Nope. Scaling is supported by Gtk3 (but you can only scale by integer - 2x, 3x) and Qt5. A lot of apps are still using Gtk2 and Qt4. It is a mess. I wish I had an FHD display instead of WQHD.




Well, if you use the gtk3 hidpi settings, yes. However, if you disable the HiDPI, scale it to 1x, and then set the font "Scaling Factor" in gnome-tweak-tool to something else, say, 1.25, (a non-integer!) it works great!


For Gtk3 apps it works reasonably well (it scales text, but not buttons, widgets, etc). There's nothing you can do with Gtk2, Qt4 apps though (other than changing font size).


Can't you just set it to FHD?


Not without having fuzzy text. I explained it once on reddit:

> Is there any difference between FHD monitor and WQHD in FullHD mode?

Yes, there is. WQHD is 2560x1440 pixels. If you set your resolution to half that (in width and height) it is 1280x720 (2560/1280=2, 1440/720=2). In that case every software pixel is represented by 4 physical pixels (2x2) and we are fine. If you set resolution to 1920x1080 (FHD): 2560/1920 = 1.33, 1440/1080=1.33 . And we know there is no 1.33 physical pixel! So the image becomes distorted and looks bad.


It doesn't have to look bad.

rMBP13 has physical resolution 2540x1600 (i.e. 1280x800 x 2). The control panel offers resolutions 2880x1800 (1440x900 x 2) and 3360x2100 (1680x1050 x 2), that the GPU will scale down to 2540x1600. And these resolutions look good and sharp.

In fact so good, that the final resolution depends only on what physical size / working space you prefer, not which one looks good and which one doesn't.


Keep in mind that Apple claims they developed custom scaling algorithms to handle these downscale modes, so a PC user doing the same thing using GPU drivers might not get as good results.
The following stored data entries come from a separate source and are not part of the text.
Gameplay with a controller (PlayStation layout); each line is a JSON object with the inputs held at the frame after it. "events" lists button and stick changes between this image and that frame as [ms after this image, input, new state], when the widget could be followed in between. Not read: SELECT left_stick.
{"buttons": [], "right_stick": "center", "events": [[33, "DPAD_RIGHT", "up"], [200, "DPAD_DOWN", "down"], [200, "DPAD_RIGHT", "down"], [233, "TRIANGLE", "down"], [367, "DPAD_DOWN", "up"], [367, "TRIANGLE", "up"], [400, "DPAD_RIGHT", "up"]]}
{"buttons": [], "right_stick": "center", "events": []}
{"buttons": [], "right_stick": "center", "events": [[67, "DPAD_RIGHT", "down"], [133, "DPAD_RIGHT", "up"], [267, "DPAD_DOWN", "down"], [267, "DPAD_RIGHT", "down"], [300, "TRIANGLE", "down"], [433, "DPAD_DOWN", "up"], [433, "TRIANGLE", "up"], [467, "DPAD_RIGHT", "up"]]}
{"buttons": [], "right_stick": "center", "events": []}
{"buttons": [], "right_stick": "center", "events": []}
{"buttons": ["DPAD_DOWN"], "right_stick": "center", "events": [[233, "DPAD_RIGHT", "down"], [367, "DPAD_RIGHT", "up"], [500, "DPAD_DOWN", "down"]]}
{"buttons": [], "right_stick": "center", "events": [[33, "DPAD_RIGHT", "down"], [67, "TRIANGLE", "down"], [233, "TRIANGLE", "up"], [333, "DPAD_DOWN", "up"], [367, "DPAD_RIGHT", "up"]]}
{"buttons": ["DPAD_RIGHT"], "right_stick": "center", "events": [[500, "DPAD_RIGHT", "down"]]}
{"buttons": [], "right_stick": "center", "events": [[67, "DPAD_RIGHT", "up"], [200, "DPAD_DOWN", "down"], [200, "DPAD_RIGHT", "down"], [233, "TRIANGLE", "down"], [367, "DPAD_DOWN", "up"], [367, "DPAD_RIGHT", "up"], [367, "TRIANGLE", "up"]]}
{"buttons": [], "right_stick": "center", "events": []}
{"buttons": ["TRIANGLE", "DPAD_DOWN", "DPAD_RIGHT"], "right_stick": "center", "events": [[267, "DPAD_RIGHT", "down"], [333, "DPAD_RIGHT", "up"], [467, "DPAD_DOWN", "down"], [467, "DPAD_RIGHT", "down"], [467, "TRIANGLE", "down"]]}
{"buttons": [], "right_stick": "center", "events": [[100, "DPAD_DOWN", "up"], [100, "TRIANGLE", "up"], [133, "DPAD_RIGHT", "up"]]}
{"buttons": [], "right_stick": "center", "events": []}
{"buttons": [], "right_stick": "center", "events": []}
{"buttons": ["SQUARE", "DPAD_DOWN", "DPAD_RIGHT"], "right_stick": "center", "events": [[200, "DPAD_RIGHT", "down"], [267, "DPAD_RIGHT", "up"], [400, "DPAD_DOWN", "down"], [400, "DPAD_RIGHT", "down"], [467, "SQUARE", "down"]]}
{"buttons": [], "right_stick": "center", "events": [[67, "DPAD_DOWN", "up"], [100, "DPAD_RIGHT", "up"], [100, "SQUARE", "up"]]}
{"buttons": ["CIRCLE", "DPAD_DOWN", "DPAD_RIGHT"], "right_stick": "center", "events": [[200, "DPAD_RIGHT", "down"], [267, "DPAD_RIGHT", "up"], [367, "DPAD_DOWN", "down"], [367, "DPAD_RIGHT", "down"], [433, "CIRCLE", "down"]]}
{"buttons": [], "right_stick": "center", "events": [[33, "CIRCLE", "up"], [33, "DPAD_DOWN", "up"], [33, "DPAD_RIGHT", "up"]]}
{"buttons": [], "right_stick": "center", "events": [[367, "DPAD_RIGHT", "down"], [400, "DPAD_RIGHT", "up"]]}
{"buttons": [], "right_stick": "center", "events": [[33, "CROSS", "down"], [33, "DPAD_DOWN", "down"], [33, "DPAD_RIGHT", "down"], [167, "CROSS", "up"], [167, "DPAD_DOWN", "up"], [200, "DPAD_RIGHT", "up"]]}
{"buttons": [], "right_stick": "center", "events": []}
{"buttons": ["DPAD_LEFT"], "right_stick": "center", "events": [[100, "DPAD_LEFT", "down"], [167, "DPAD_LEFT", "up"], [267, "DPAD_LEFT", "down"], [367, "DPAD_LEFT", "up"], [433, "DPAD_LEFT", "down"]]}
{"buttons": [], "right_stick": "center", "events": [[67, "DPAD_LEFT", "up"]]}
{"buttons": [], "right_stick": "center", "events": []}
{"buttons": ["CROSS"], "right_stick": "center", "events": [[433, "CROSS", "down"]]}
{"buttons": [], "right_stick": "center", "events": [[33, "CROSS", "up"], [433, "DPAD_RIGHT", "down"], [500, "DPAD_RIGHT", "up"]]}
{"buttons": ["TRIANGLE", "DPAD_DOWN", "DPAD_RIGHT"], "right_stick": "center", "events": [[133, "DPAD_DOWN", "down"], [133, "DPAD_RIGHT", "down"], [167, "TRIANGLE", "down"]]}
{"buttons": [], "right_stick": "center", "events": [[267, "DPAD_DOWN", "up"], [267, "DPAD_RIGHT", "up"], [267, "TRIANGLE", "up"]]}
I tried 1980x1080 on my 2560x1440 screen. I don't think it looks very well.


That MBP has physical 227 DPI. What's yours? (If it is 2560x1440 at 24", it has only 122 DPI).


> That MBP has physical 227 DPI. What's yours? (If it is 2560x1440 at 24", it has only 122 DPI).

It is a 14 inch WQHD (2560 x 1440) display (Lenovo Thinkpad X1 Yoga)


Good point. What about GPU scaling though? Doesn't Nvidia and AMD drivers support that for lower than physical resolutions?


Not that I know of. Screen can be scaled with xrandr (on X11), but that significantly decreases performance. There's a chance of making it work on Wayland (modern replacement for X11) in the future.